- _Problem requirements_:
Format the rows below, from the first line through the line containing "Dot at: (413, 260)" inclusive, as a JSON list of strings with one string per line, omitting any blank lines.

- _Exercise materials_:
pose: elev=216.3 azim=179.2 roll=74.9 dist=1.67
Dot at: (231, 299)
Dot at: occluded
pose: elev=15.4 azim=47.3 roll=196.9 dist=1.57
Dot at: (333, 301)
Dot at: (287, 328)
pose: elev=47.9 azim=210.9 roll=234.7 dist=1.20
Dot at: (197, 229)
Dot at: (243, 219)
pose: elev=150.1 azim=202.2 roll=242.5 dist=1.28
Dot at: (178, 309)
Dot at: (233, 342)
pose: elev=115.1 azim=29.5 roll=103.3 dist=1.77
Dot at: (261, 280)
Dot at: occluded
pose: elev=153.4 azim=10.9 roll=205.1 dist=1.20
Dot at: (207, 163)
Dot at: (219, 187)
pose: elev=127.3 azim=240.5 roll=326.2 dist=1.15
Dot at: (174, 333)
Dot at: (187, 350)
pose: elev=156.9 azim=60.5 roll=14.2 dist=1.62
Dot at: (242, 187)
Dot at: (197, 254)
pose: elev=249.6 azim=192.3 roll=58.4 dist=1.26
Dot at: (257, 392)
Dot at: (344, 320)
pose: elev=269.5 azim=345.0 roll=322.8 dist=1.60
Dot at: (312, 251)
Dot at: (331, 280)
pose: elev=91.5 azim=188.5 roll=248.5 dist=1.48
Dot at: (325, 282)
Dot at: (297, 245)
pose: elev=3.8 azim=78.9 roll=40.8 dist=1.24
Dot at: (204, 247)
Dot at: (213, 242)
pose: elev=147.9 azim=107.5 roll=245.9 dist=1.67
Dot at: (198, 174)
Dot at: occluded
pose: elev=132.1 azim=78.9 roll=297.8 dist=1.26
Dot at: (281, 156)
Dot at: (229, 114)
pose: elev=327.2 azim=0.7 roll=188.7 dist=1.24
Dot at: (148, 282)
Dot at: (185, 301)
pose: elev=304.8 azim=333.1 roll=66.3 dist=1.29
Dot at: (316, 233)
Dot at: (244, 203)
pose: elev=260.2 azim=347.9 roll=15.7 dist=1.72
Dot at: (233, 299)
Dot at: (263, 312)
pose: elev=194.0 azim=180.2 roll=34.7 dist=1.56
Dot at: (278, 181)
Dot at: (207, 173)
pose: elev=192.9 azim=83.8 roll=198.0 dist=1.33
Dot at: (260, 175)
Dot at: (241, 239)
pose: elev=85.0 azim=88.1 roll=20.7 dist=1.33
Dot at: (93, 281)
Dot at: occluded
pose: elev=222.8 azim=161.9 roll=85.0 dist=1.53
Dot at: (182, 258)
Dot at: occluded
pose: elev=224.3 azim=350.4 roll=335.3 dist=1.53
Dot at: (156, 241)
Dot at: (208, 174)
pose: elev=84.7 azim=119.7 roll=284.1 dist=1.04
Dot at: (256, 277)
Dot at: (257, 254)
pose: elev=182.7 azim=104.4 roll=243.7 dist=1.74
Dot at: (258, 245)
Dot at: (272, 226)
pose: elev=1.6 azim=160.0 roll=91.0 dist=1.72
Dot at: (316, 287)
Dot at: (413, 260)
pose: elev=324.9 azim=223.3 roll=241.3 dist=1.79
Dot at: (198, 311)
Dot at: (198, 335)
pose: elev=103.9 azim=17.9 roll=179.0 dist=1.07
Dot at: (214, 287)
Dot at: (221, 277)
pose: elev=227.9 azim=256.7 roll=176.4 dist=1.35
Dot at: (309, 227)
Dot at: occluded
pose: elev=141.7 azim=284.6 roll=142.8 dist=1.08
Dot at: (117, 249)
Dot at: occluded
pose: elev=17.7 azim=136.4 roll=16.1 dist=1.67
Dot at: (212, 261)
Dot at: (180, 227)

- _Exercise output_:
[
  "pose: elev=216.3 azim=179.2 roll=74.9 dist=1.67",
  "Dot at: (231, 299)",
  "Dot at: occluded",
  "pose: elev=15.4 azim=47.3 roll=196.9 dist=1.57",
  "Dot at: (333, 301)",
  "Dot at: (287, 328)",
  "pose: elev=47.9 azim=210.9 roll=234.7 dist=1.20",
  "Dot at: (197, 229)",
  "Dot at: (243, 219)",
  "pose: elev=150.1 azim=202.2 roll=242.5 dist=1.28",
  "Dot at: (178, 309)",
  "Dot at: (233, 342)",
  "pose: elev=115.1 azim=29.5 roll=103.3 dist=1.77",
  "Dot at: (261, 280)",
  "Dot at: occluded",
  "pose: elev=153.4 azim=10.9 roll=205.1 dist=1.20",
  "Dot at: (207, 163)",
  "Dot at: (219, 187)",
  "pose: elev=127.3 azim=240.5 roll=326.2 dist=1.15",
  "Dot at: (174, 333)",
  "Dot at: (187, 350)",
  "pose: elev=156.9 azim=60.5 roll=14.2 dist=1.62",
  "Dot at: (242, 187)",
  "Dot at: (197, 254)",
  "pose: elev=249.6 azim=192.3 roll=58.4 dist=1.26",
  "Dot at: (257, 392)",
  "Dot at: (344, 320)",
  "pose: elev=269.5 azim=345.0 roll=322.8 dist=1.60",
  "Dot at: (312, 251)",
  "Dot at: (331, 280)",
  "pose: elev=91.5 azim=188.5 roll=248.5 dist=1.48",
  "Dot at: (325, 282)",
  "Dot at: (297, 245)",
  "pose: elev=3.8 azim=78.9 roll=40.8 dist=1.24",
  "Dot at: (204, 247)",
  "Dot at: (213, 242)",
  "pose: elev=147.9 azim=107.5 roll=245.9 dist=1.67",
  "Dot at: (198, 174)",
  "Dot at: occluded",
  "pose: elev=132.1 azim=78.9 roll=297.8 dist=1.26",
  "Dot at: (281, 156)",
  "Dot at: (229, 114)",
  "pose: elev=327.2 azim=0.7 roll=188.7 dist=1.24",
  "Dot at: (148, 282)",
  "Dot at: (185, 301)",
  "pose: elev=304.8 azim=333.1 roll=66.3 dist=1.29",
  "Dot at: (316, 233)",
  "Dot at: (244, 203)",
  "pose: elev=260.2 azim=347.9 roll=15.7 dist=1.72",
  "Dot at: (233, 299)",
  "Dot at: (263, 312)",
  "pose: elev=194.0 azim=180.2 roll=34.7 dist=1.56",
  "Dot at: (278, 181)",
  "Dot at: (207, 173)",
  "pose: elev=192.9 azim=83.8 roll=198.0 dist=1.33",
  "Dot at: (260, 175)",
  "Dot at: (241, 239)",
  "pose: elev=85.0 azim=88.1 roll=20.7 dist=1.33",
  "Dot at: (93, 281)",
  "Dot at: occluded",
  "pose: elev=222.8 azim=161.9 roll=85.0 dist=1.53",
  "Dot at: (182, 258)",
  "Dot at: occluded",
  "pose: elev=224.3 azim=350.4 roll=335.3 dist=1.53",
  "Dot at: (156, 241)",
  "Dot at: (208, 174)",
  "pose: elev=84.7 azim=119.7 roll=284.1 dist=1.04",
  "Dot at: (256, 277)",
  "Dot at: (257, 254)",
  "pose: elev=182.7 azim=104.4 roll=243.7 dist=1.74",
  "Dot at: (258, 245)",
  "Dot at: (272, 226)",
  "pose: elev=1.6 azim=160.0 roll=91.0 dist=1.72",
  "Dot at: (316, 287)",
  "Dot at: (413, 260)"
]